Пытаюсь убедить в этом мою хозяйку. Но удается это плохо — опасения не покидают ее. Впрочем, ее можно понять.
На руках у Ефросиньи Ивановны две дочки: Катюшка, трех лет, и старшая, Настя — ей уже девятый. А муж у Ефросиньи Ивановны, как и у многих здешних женщин, в армии, взят в самом начале войны, и получила она от него только одно письмо, неизвестно из каких мест, а потом пришли немцы. А сейчас, уже три месяца после освобождения, каждый день ждет Ефросинья Ивановна весточки от мужа — некоторые ее односельчанки уже получили письма от своих фронтовиков, а ей все нет и нет…
О муже она вспоминает часто.
— Мы с ним хорошо жили… — глаза ее остаются печальными, но на щеках опять показываются еле заметные ямочки. — Непьющий он. Меня жалел… Не то что у некоторых — одна маята… Да что там! Пусть бы и пил, только б живой пришел. А то ведь — ни весточки… Что, как его уж и на свете нет и трава на могилке выросла? Нет, нет, и думать не хочу! Вернется он! Хоть раненый, хоть какой… Хозяйство порушено, так вместе подымать будем. А мои руки на что? Война-то научила… Слыхали, верно: «Я и лошадь, я и бык»?..

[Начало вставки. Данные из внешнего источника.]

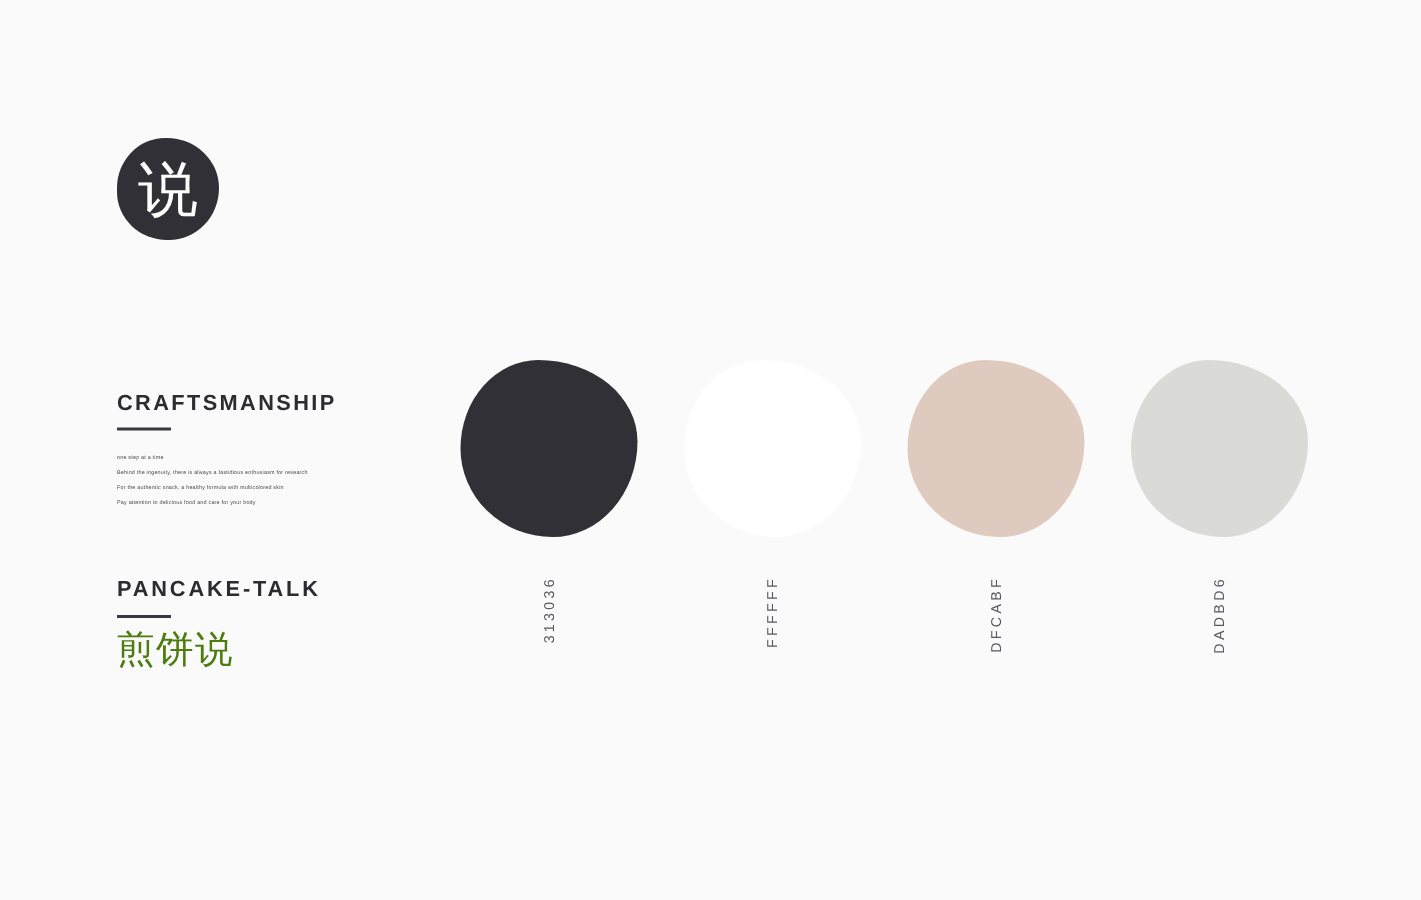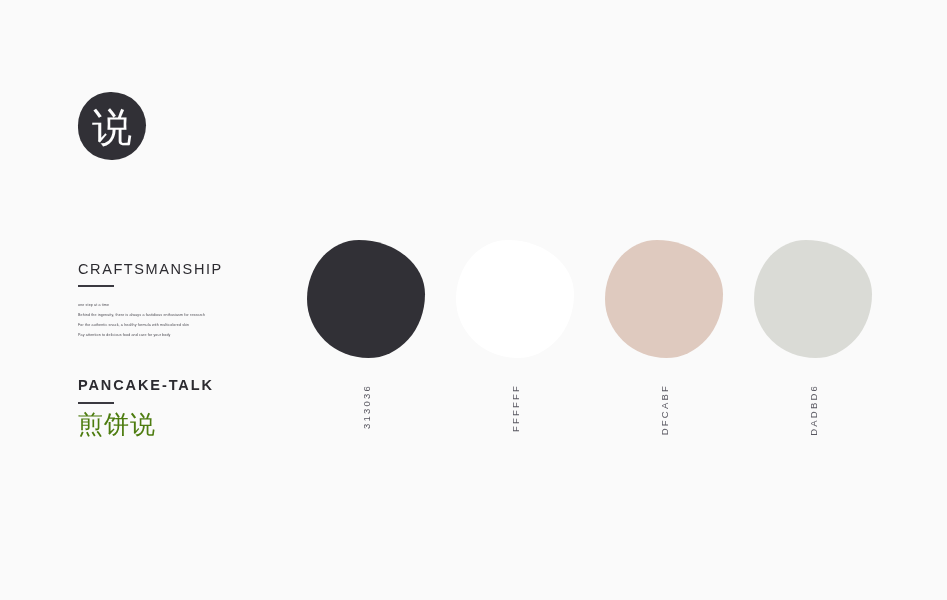"CRAFTSMANSHIP" .section-title { font-weight: 400 -> 700 }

Да, я и слышал это, и видел своими глазами.
Ефросинья Ивановна вспоминает:
— Немцы у нас долго стояли. Всю скотину, птицу поели. На всю Березовку четыре петуха осталось да кур десятка полтора — уж бог знает, как хозяйки их спрятать сумели. Но теперь у кого уцелели — уже наседки сидят. Разживусь и я цыплятками, хоть парочку выпрошу, чтоб не перевелось куриное племя и на моем дворе.

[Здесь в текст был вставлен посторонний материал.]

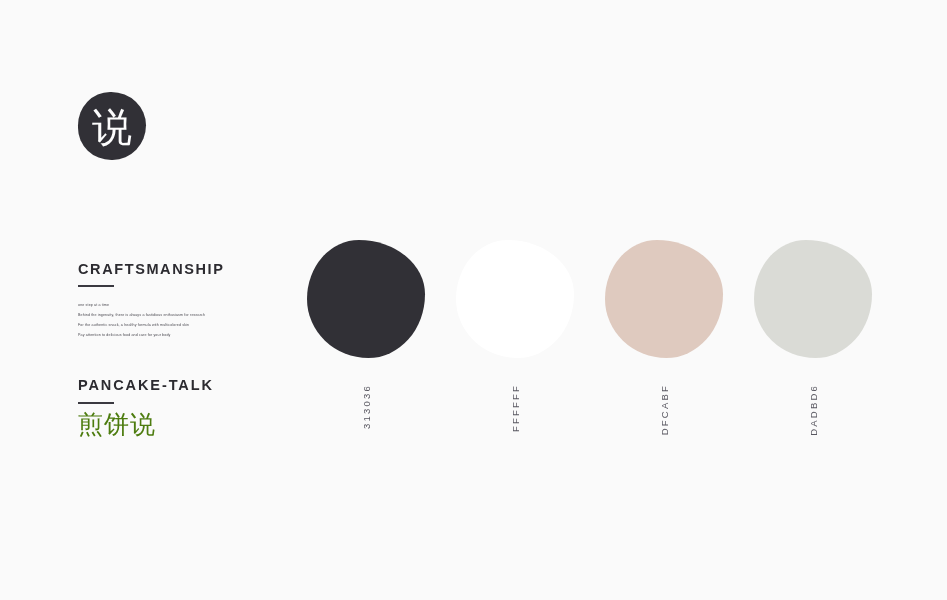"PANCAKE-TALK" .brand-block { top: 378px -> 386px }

— А у вас немцы жили? — спрашиваю я.
— Сколько их в моей хате перебывало! Одна часть уйдет, другая придет. Чисто саранча, ей-богу. Ввалятся: Матка, млеко, матка, яйки! А какие яйки? Те немцы, что допреж побывали, все уже обожрали начисто. Злющие попадались выгонят меня с девчонками хоть под дождь, хоть на мороз… Я на огороде земляночку вырыла, печурку слепила — там и ютились. Последние немцы, правда, два пожилых обозника, Франц и Генрих, месяца четыре жили и нас из хаты не гнали. Франц все вздыхал: «Война — нет хорошо». А вот после, как ихнее отступление началось… И натерпелись же мы страху! Думала — поубивают нас…
Она замолчала. Я ждал, не решаясь нарушить вопросом ее тяжкие воспоминания.

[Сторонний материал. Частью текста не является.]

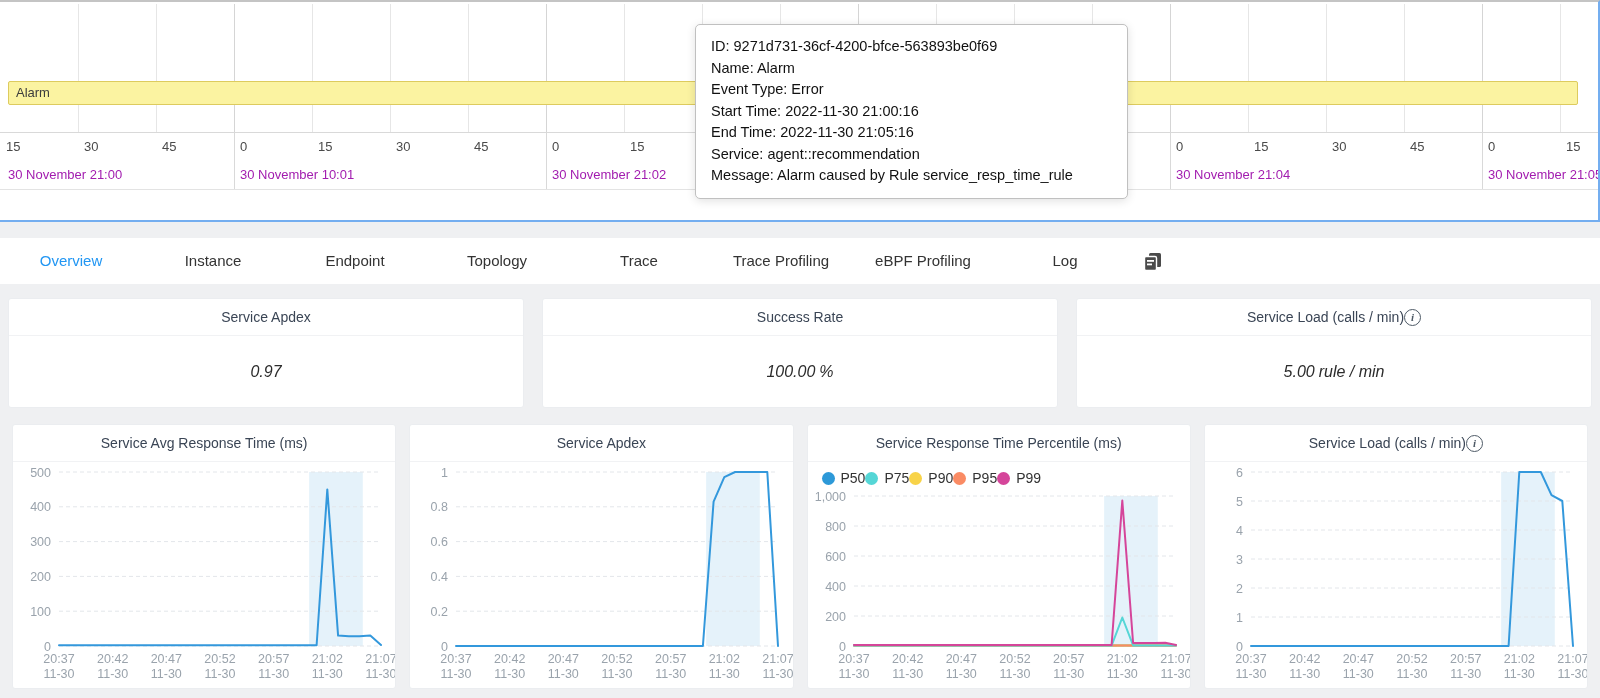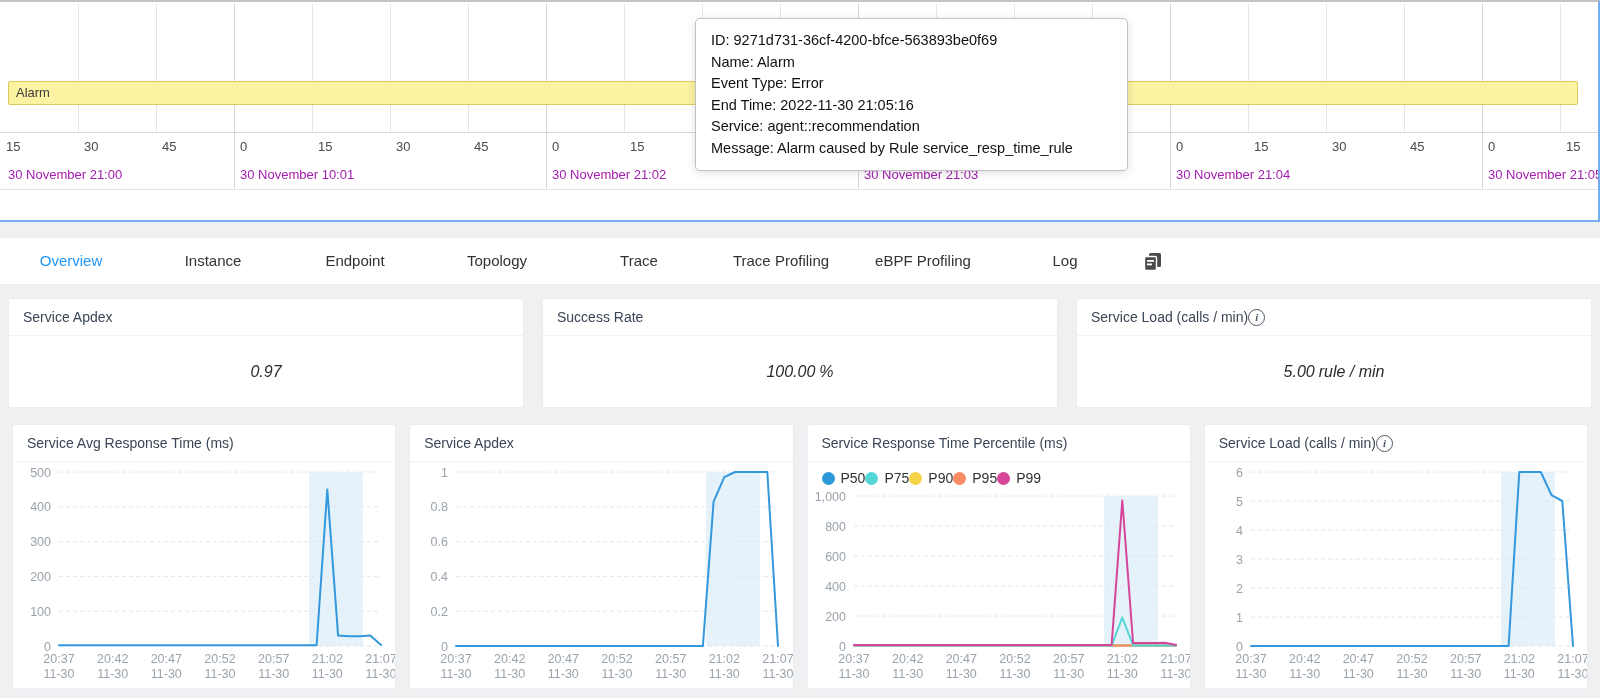"ID: 9271d731-36cf-4200-bfce-563893be0f69" .tooltip { top: 16px -> 22px }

— Самое отступление у них шло зимой, когда в Сталинграде их побили. Франц и Генрих уже уехали. Надеялась я — может, бог помилует, остальные немцы мимо пробегут, ан нет… Вечером, только мы спать легли, слышу — на улице машины. Ну, молюсь, пронеси, господи! Не пронес. Вваливаются — один впереди, в бабьей шубе овчинной, автомат наставил: «Вег, вег!» Обмерла я… Да замешкалась — надо же девчонок одеть, не лето! А он как стрельнет в потолок! Должно, с того взлютовал, что гонют их, А одну женщину у нас и впрямь убили, тем же вечером: что-то им поперек сказала.
— Натерпелись вы…
Теперь я понимаю, почему, когда я увидел свою хозяйку впервые, мне показалось, что ей, наверное, лет за сорок. А оказалось, Ефросинье Ивановне нет и тридцати — мы с ней почти ровесники.
— Самое страшное перетерпели, — говорит она. — Сейчас вот забота — до первой травы дожить. Щавель пойдет, крапива — все будет из чего похлебку варить. Картохи-то у меня самая малость осталась, что в яме сумела схоронить. А хлеба… сам видишь, какой у меня хлеб.